Câmara aprova candidatos ao TCU em comissão e votação final ocorre nesta terça no plenário

Relatório favorável a todos os indicados avança na Câmara; disputa segue aberta com articulações da base e da oposição antes da votação secreta

A Comissão de Finanças e Tributação da Câmara dos Deputados aprovou, nesta segunda-feira, os nomes indicados para ocupar a vaga de ministro do Tribunal de Contas da União (TCU), após a realização de sabatina com os candidatos.

O parecer do relator, o deputado Emanuel Pinheiro Neto, recomendou a aprovação de todos os indicados e foi acompanhado de forma unânime pelos integrantes do colegiado.

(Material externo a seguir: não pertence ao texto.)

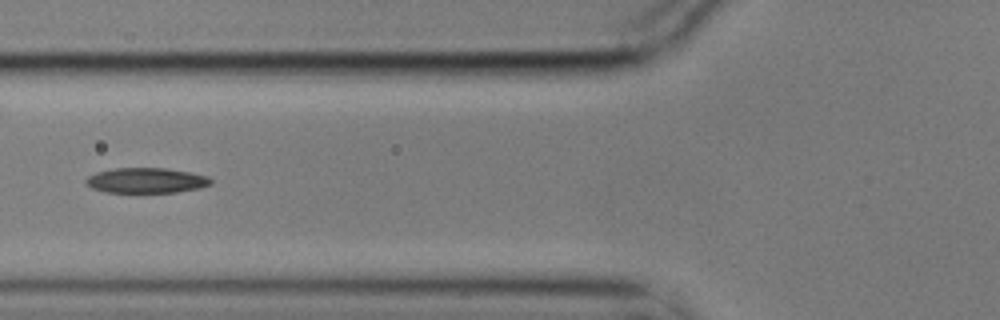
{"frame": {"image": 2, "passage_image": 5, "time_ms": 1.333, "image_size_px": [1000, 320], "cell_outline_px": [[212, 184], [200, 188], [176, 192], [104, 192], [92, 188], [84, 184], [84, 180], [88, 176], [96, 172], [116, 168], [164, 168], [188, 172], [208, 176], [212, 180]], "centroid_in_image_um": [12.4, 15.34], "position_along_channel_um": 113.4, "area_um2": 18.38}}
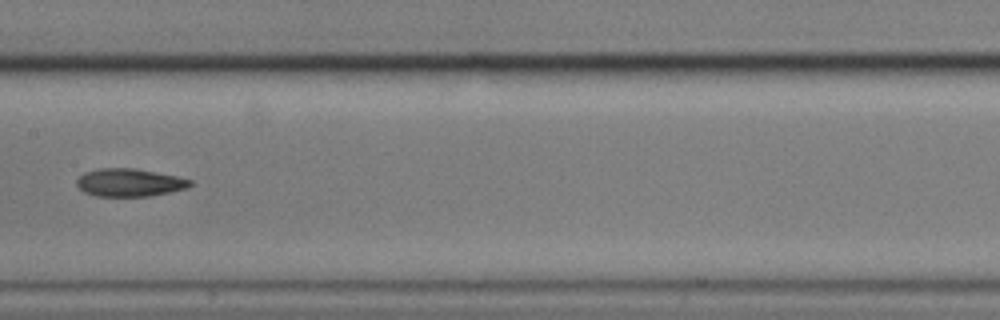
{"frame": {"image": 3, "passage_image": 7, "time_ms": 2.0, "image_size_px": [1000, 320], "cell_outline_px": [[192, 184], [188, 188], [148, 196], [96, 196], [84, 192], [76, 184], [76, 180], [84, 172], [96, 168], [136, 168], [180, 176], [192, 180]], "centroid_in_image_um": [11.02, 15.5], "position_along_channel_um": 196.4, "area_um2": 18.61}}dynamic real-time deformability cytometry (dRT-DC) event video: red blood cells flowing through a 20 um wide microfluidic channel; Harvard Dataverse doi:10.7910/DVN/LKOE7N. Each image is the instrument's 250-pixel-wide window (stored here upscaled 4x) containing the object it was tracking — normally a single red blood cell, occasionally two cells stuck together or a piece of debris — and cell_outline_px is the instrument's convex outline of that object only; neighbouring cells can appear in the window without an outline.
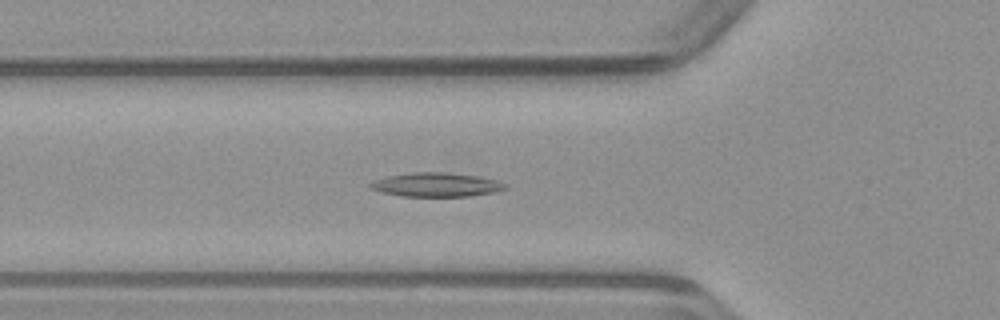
{"species": "common noctule bat (a hibernating species)", "species_latin": "Nyctalus noctula", "temperature_condition": "warm", "stored_images_in_passage": 51, "segment_of_instrument_passage": [1, 2], "camera_frame_rate_fps": 3000, "um_per_image_px": 0.085, "animal": {"sex": "male", "body_mass_g": 23.1, "forearm_length_mm": 52.7}, "frame": {"image": 1, "passage_image": 17, "time_ms": 5.333, "image_size_px": [1000, 320], "cell_outline_px": [[508, 188], [492, 192], [468, 196], [400, 196], [368, 188], [368, 184], [376, 180], [388, 176], [412, 172], [444, 172], [476, 176], [500, 180]], "centroid_in_image_um": [37.07, 15.69], "position_along_channel_um": 88.7, "area_um2": 18.67}}
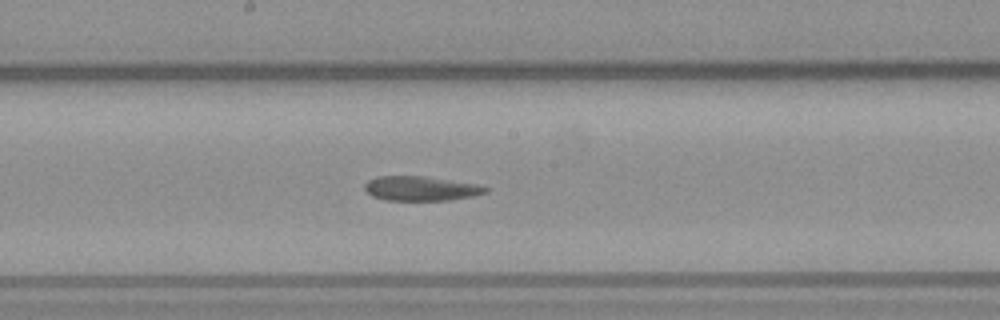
{"frame": {"image": 2, "passage_image": 26, "time_ms": 8.333, "image_size_px": [1000, 320], "cell_outline_px": [[488, 192], [472, 196], [448, 200], [384, 200], [372, 196], [364, 188], [364, 184], [368, 180], [376, 176], [424, 176], [476, 184], [488, 188]], "centroid_in_image_um": [35.73, 16.02], "position_along_channel_um": 212.5, "area_um2": 17.17}}
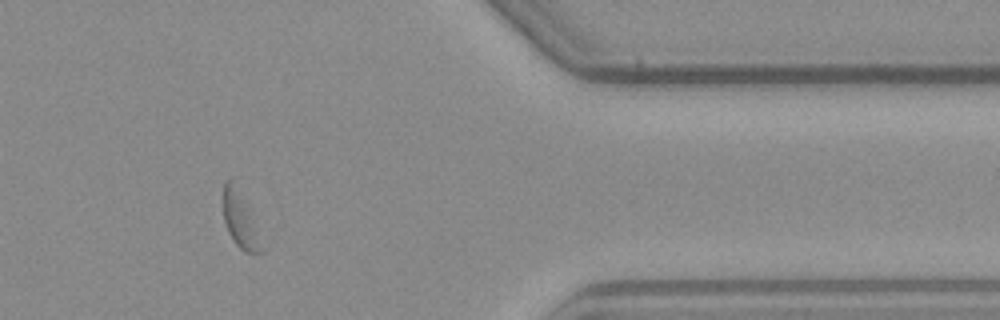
{"frame": {"image": 3, "passage_image": 41, "time_ms": 13.333, "image_size_px": [1000, 320], "cell_outline_px": [[268, 248], [264, 252], [256, 256], [244, 252], [232, 240], [228, 232], [224, 220], [224, 184], [232, 176]], "centroid_in_image_um": [20.52, 18.83], "position_along_channel_um": 390.9, "area_um2": 13.06}}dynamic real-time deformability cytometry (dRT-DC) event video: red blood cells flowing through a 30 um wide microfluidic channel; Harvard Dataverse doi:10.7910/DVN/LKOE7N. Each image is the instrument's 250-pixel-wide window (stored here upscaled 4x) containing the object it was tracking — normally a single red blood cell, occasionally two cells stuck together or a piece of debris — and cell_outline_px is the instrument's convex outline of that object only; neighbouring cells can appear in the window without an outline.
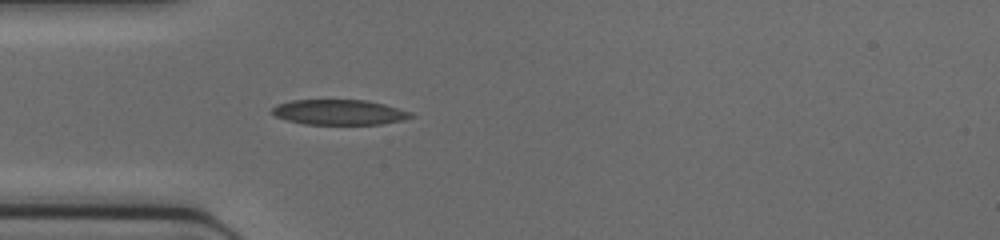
{"species": "common noctule bat (a hibernating species)", "species_latin": "Nyctalus noctula", "temperature_condition": "cold", "stored_images_in_passage": 33, "camera_frame_rate_fps": 3000, "um_per_image_px": 0.085, "animal": {"sex": "female", "body_mass_g": 17.0, "forearm_length_mm": 48.0}, "frame": {"image": 1, "passage_image": 1, "time_ms": 0.0, "image_size_px": [1000, 240], "cell_outline_px": [[416, 116], [404, 120], [380, 124], [304, 124], [288, 120], [276, 116], [272, 112], [272, 108], [276, 104], [292, 100], [368, 100], [384, 104], [412, 112]], "centroid_in_image_um": [28.87, 9.53], "position_along_channel_um": 56.1, "area_um2": 20.4}}
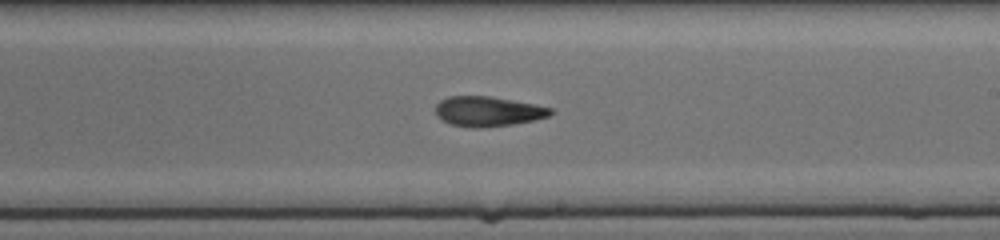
{"frame": {"image": 2, "passage_image": 14, "time_ms": 4.333, "image_size_px": [1000, 240], "cell_outline_px": [[552, 112], [548, 116], [532, 120], [512, 124], [480, 128], [472, 128], [448, 124], [440, 120], [436, 116], [436, 104], [440, 100], [448, 96], [488, 96], [536, 104], [552, 108]], "centroid_in_image_um": [41.41, 9.47], "position_along_channel_um": 247.6, "area_um2": 20.11}}
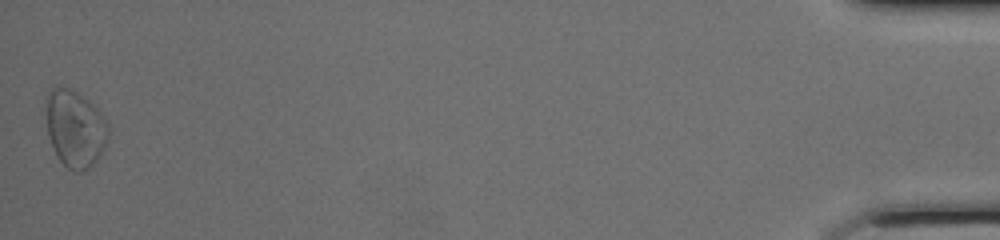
{"frame": {"image": 3, "passage_image": 33, "time_ms": 10.667, "image_size_px": [1000, 240], "cell_outline_px": [[108, 136], [104, 148], [96, 160], [92, 164], [80, 172], [72, 172], [56, 156], [48, 136], [44, 104], [48, 92], [56, 84], [72, 88], [88, 100], [100, 112], [108, 128]], "centroid_in_image_um": [6.32, 10.88], "position_along_channel_um": 428.9, "area_um2": 28.21}}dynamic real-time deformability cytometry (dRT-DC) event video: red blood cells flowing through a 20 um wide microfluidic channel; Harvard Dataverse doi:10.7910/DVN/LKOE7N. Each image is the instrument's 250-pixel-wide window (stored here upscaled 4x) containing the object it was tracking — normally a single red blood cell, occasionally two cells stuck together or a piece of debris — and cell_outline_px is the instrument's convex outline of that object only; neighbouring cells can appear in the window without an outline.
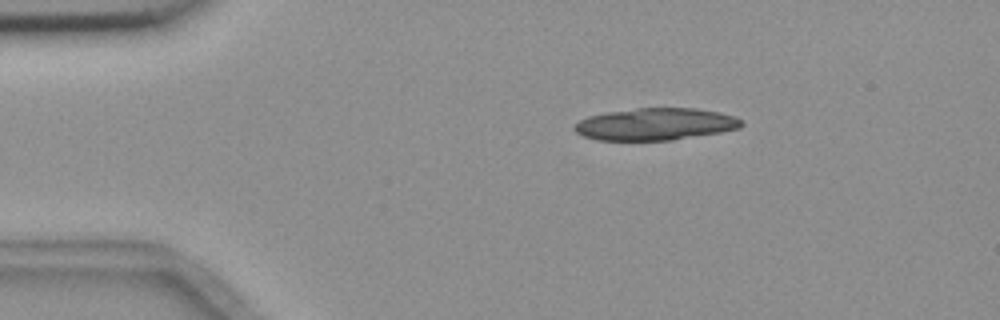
{"species": "common noctule bat (a hibernating species)", "species_latin": "Nyctalus noctula", "temperature_condition": "room temperature", "stored_images_in_passage": 8, "camera_frame_rate_fps": 3000, "um_per_image_px": 0.085, "animal": {"sex": "female", "body_mass_g": 18.4}, "frame": {"image": 1, "passage_image": 3, "time_ms": 2.333, "image_size_px": [1000, 320], "cell_outline_px": [[744, 124], [740, 128], [720, 132], [672, 140], [596, 140], [584, 136], [576, 132], [572, 128], [572, 124], [588, 116], [608, 112], [636, 108], [696, 108], [720, 112], [736, 116], [744, 120]], "centroid_in_image_um": [55.73, 10.55], "position_along_channel_um": 29.3, "area_um2": 31.44}}
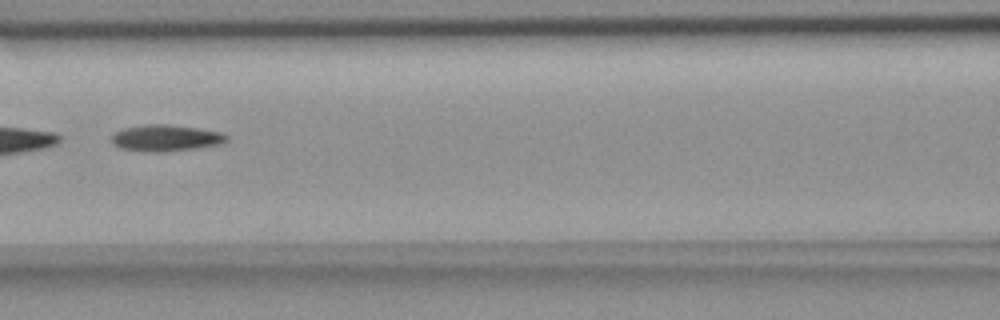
{"frame": {"image": 2, "passage_image": 7, "time_ms": 7.333, "image_size_px": [1000, 320], "cell_outline_px": [[228, 140], [220, 144], [196, 148], [160, 152], [152, 152], [120, 148], [112, 144], [112, 136], [116, 132], [124, 128], [144, 124], [168, 124], [200, 128], [224, 132], [228, 136]], "centroid_in_image_um": [14.13, 11.72], "position_along_channel_um": 152.5, "area_um2": 17.8}}
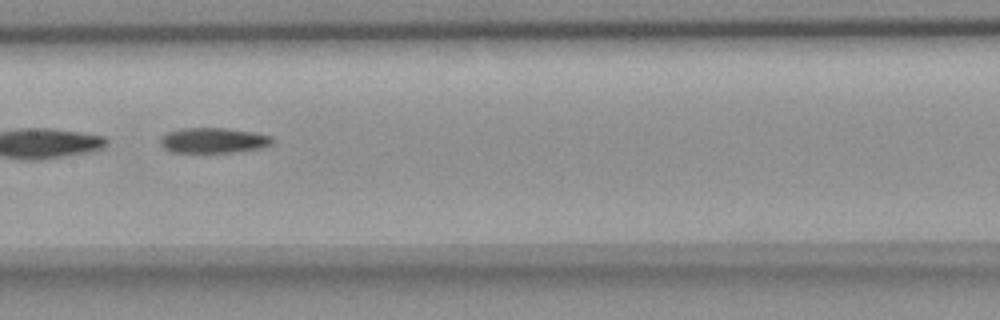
{"frame": {"image": 3, "passage_image": 8, "time_ms": 8.333, "image_size_px": [1000, 320], "cell_outline_px": [[272, 144], [260, 148], [232, 152], [172, 152], [164, 148], [160, 144], [160, 140], [168, 132], [180, 128], [224, 128], [252, 132], [272, 136]], "centroid_in_image_um": [18.13, 11.93], "position_along_channel_um": 189.3, "area_um2": 16.3}}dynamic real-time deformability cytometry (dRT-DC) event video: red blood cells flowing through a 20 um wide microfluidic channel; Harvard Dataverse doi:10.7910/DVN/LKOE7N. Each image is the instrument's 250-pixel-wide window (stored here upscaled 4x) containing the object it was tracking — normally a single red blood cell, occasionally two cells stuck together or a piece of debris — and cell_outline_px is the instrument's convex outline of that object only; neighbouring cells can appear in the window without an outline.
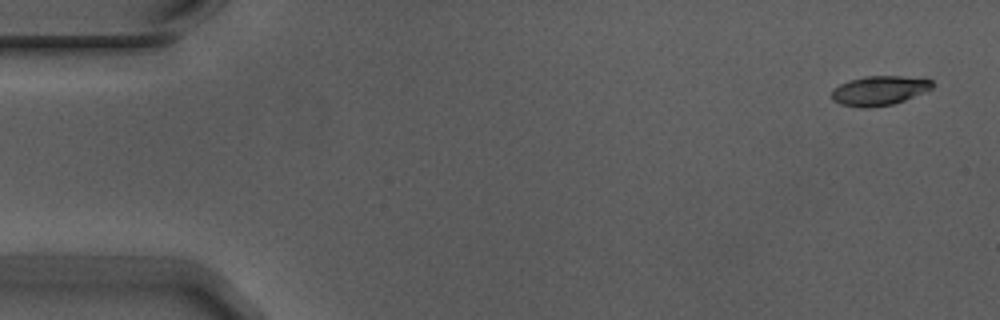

Apesar da aprovação, o processo na comissão tem caráter consultivo, e os nomes seguem obrigatoriamente para análise do plenário, onde a decisão final será tomada em votação secreta.

Sabatina reforça experiência e defesa do Legislativo

Durante a sabatina, os candidatos tiveram até dez minutos para apresentar suas trajetórias e defender suas indicações. Em comum, destacaram experiência na vida pública e defenderam um TCU com atuação que vá além da fiscalização, incluindo orientação à gestão pública.

Outro ponto recorrente foi a defesa das emendas parlamentares como instrumento de fortalecimento da autonomia do Legislativo em relação ao Executivo.

A sessão contou com a presença da maioria dos candidatos, com exceção de Adriana Ventura, que participou por videoconferência.

Disputa política marca votação em plenário

A eleição no plenário está prevista para esta terça-feira, em turno único e com voto secreto. O candidato apoiado pelo presidente da Câmara, Hugo Motta, é Odair Cunha, resultado de um acordo político firmado ainda em 2024.

Nos bastidores, aliados avaliam que a fragmentação das candidaturas de oposição pode favorecer Odair Cunha, já que não há երկրորդ turno para consolidação de votos.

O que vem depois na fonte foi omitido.